While we remain a member of the European Union (EU) equality and human rights in EU law protect us in Britain. These include:

Until the UK formally leaves the European Union, EU law applies in the UK either directly in some instances, or when it is written into UK law, such as when an Act of Parliament is passed to apply an EU directive.

What is the Charter of Fundamental Rights of the European Union?

The Charter of Fundamental Rights of the European Union brings together the essential human rights of everyone living in the European Union.

When Britain leaves the EU, the Government have said the Charter will no longer have effect in UK law.

Find out more about the Charter of Fundamental Rights of the European Union.

What is the European Convention on Human Rights (ECHR)?

The ECHR protects the human rights of people in countries that belong to the Council of Europe, which is a completely different organisation to the EU. The UK will still be signed up to the ECHR when it leaves the EU.

In Britain our human rights under the ECHR are protected by the Human Rights Act 1998.

Find out more about the European Convention on Human Rights.

What is the British Bill of Rights?

We do not currently have a British Bill of Rights. This was included in the Conservative government’s 2015 election manifesto. It was planned as new legislation to replace the Human Rights Act.

How will Brexit affect UK equality and human rights law?

Leaving the EU does not affect our rights under the ECHR, as this comes from the Council of Europe, not the EU.

The impact of Brexit on our equality and human rights will depend on the laws that are passed to deal with leaving the EU.

The Government published a White Paper on a Great Repeal Bill on 30 March 2017. The White Paper provides some clarity about how equality and human rights concerns will be addressed. For example:

  • existing EU law in place at the point the UK leaves the EU will be preserved 'wherever possible'
  • the protections in the Equality Acts 2006 and 2010 will be retained after we leave the EU
  • worker’s rights that arise from EU law will continue to be available in the UK
  • current European Court (CJEU) case law will be preserved, but the Great Repeal Bill will not provide any role for the CJEU in the interpretation of new laws, and the Bill will not require our courts to consider future CJEU’s case law
  • the Charter of Fundamental Rights will be removed from UK law

We expect the Great Repeal Bill - or an alternate Bill legislating for our future relationship with the EU - to be announced in the Queen’s Speech in the new Parliament.

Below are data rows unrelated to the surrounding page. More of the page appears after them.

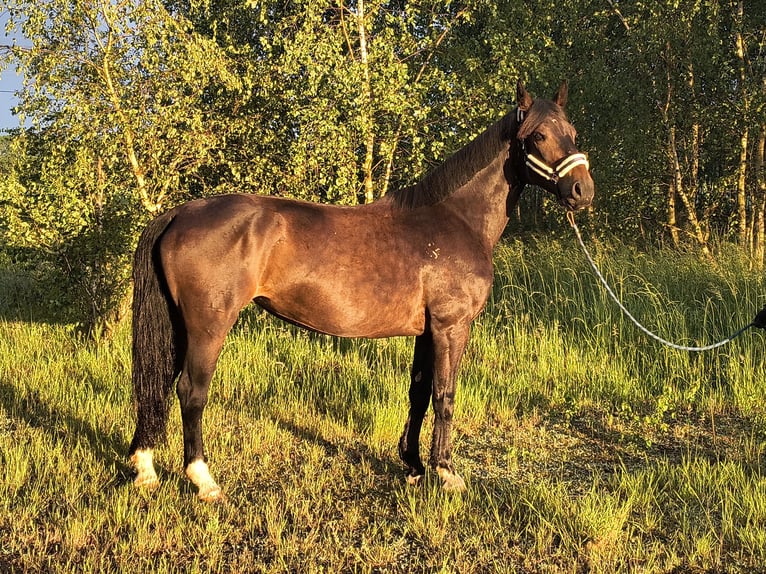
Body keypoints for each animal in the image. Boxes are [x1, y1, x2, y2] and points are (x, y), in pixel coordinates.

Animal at [128, 79, 594, 501]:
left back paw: (145, 469)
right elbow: (444, 395)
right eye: (538, 135)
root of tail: (179, 213)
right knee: (191, 391)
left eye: (573, 131)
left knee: (158, 386)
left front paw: (414, 466)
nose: (582, 191)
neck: (455, 219)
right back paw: (203, 480)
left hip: (180, 326)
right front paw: (446, 472)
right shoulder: (451, 326)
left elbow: (419, 393)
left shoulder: (427, 332)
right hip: (209, 326)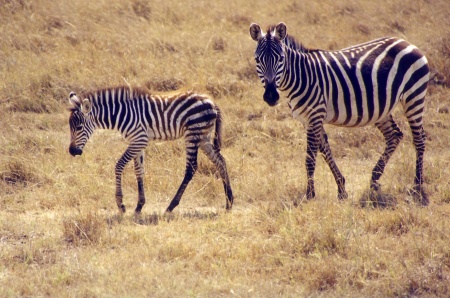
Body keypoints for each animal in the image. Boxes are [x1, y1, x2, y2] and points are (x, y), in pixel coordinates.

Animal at [69, 85, 236, 213]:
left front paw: (121, 204)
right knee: (220, 161)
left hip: (193, 134)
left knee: (191, 167)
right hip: (203, 137)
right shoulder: (137, 141)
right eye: (70, 127)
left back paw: (171, 206)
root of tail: (211, 101)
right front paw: (139, 206)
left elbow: (119, 165)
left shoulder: (139, 140)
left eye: (79, 127)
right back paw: (229, 202)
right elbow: (139, 171)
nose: (72, 151)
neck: (122, 114)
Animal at [250, 22, 428, 205]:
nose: (271, 96)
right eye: (257, 60)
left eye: (281, 59)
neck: (301, 76)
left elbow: (310, 158)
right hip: (382, 109)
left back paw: (417, 186)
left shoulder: (315, 115)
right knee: (395, 135)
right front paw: (341, 189)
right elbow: (324, 150)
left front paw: (310, 194)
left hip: (414, 95)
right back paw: (374, 180)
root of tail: (405, 42)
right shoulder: (308, 119)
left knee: (419, 139)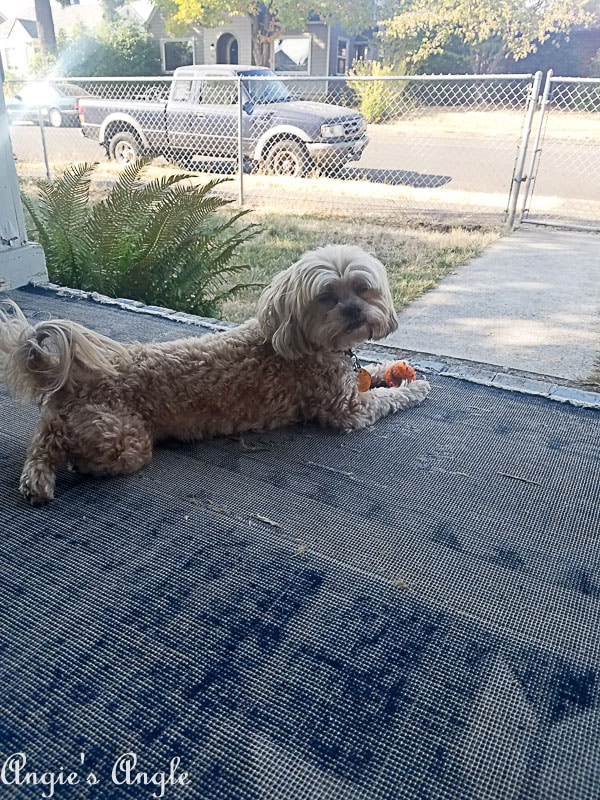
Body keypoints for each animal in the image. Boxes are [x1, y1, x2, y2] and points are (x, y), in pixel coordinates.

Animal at [0, 245, 432, 506]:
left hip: (70, 424)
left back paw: (35, 479)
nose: (355, 312)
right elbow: (387, 398)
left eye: (362, 288)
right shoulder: (346, 410)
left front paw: (395, 372)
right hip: (124, 441)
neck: (298, 339)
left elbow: (374, 374)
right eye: (326, 297)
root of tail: (75, 380)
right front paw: (418, 387)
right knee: (69, 448)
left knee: (40, 440)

If these provisions are brought into law, many existing protections under EU law will be preserved.

In addition, many protections in EU law, especially equality rights, have already been written into UK law by legislation, which will stay the same unless withdrawn by Parliament.

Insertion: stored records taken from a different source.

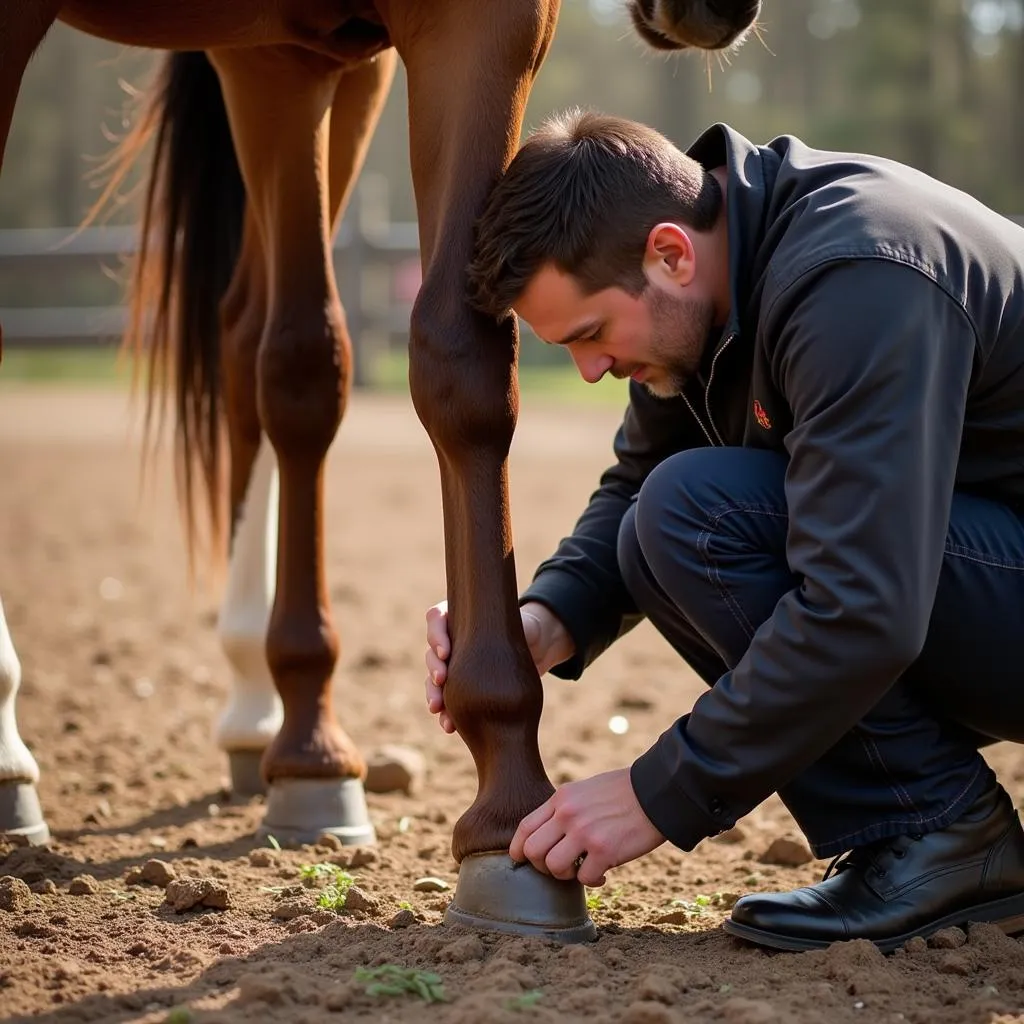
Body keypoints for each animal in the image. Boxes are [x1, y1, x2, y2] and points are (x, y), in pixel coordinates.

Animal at [0, 0, 761, 937]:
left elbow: (395, 358)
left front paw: (420, 782)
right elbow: (324, 358)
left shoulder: (424, 38)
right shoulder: (271, 62)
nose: (720, 11)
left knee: (243, 331)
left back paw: (263, 716)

In light of the government intentions explained in the White Paper, the most significant effect of Brexit on equality and human rights are likely to be:

  • the loss of the Charter of Fundamental Rights which includes some rights which are not in the Human Rights Act, for example on the rights of the child and a general right to non-discrimination. The Charter also provides a stronger way of enforcing human rights, in some cases, than the Human Rights Act.
  • the loss of the guarantee for equality rights provided by EU law. As a result of Brexit a future government could seek to pass laws which repeal or weaken our current rights below the standard of EU law rights.

What equality and human rights law comes from the EU?

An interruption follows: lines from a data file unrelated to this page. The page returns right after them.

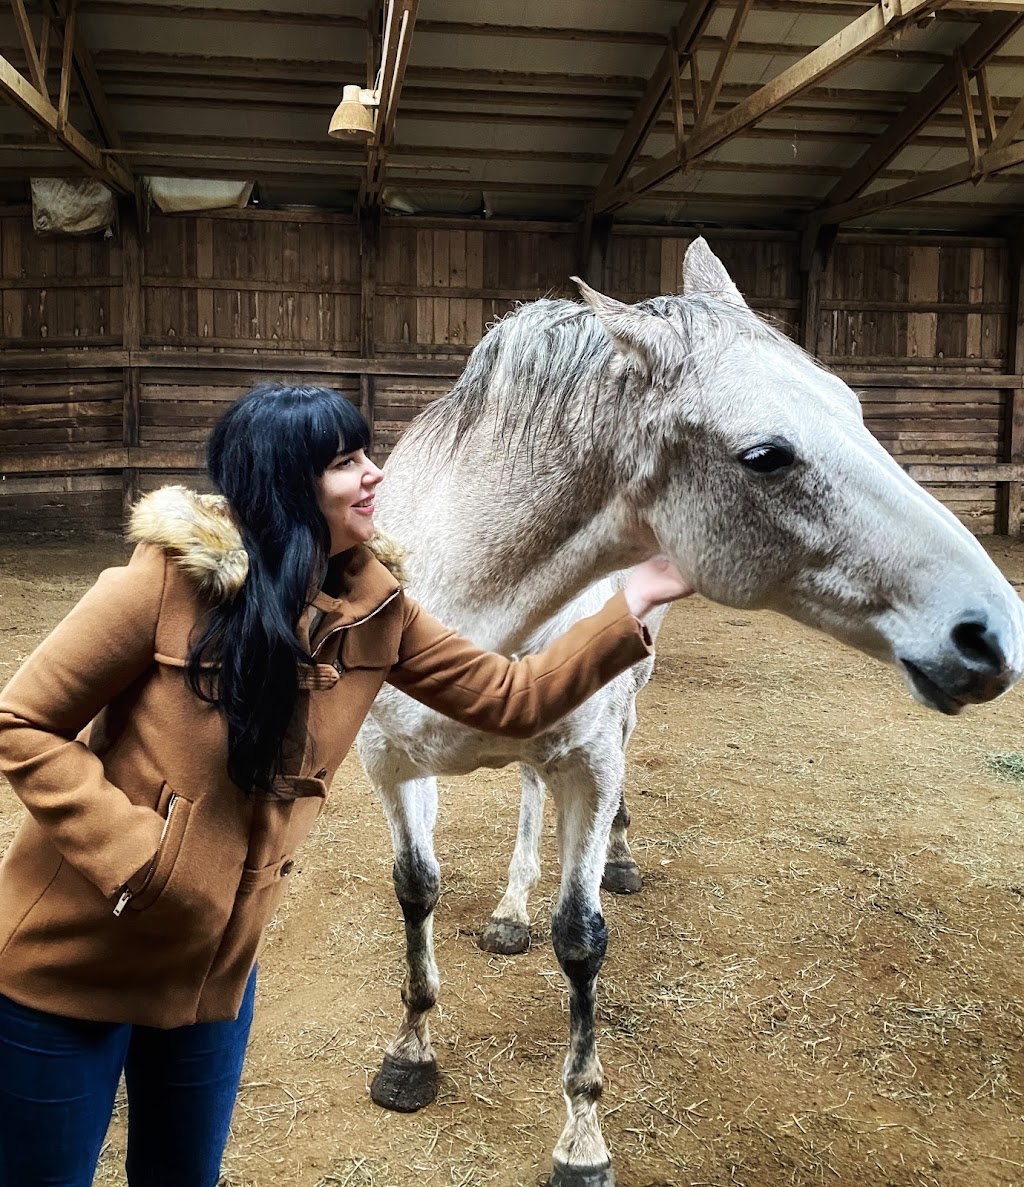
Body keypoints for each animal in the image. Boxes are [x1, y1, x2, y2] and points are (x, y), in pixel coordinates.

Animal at [353, 240, 1024, 1187]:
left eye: (852, 407)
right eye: (766, 455)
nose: (991, 633)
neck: (468, 593)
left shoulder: (591, 760)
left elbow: (580, 935)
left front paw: (582, 1139)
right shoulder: (390, 763)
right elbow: (416, 891)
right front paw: (410, 1055)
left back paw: (603, 868)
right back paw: (508, 910)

EU law has led to changes in UK law, which protect equality and human rights. These include:

  • data protection: including greater protections for individuals around the information held about them
  • human trafficking: including greater protections for victims of trafficking
  • rights of victims of crimes: making sure that victims of crime, and their family, have the right to information, support and protection
  • disability rights: including improved protections at work and Braille labelling for medicine
  • workplace discrimination: including protection on grounds of religion or belief, sexual orientation and age
  • equal pay: making sure that men and women receive equal pay for equal work.

What equality and human rights law didn’t come from the EU?

  • the European Convention on Human Rights (ECHR): came from the Council of Europe, not the EU
  • non-discrimination in employment on grounds of sex, race and disability: already existed in UK law
  • the public sector equality duty: comes from domestic law in England, Wales and Scotland. Find out more about the public sector equality duty
  • non-discrimination in the provision of goods and services: already existed in UK law.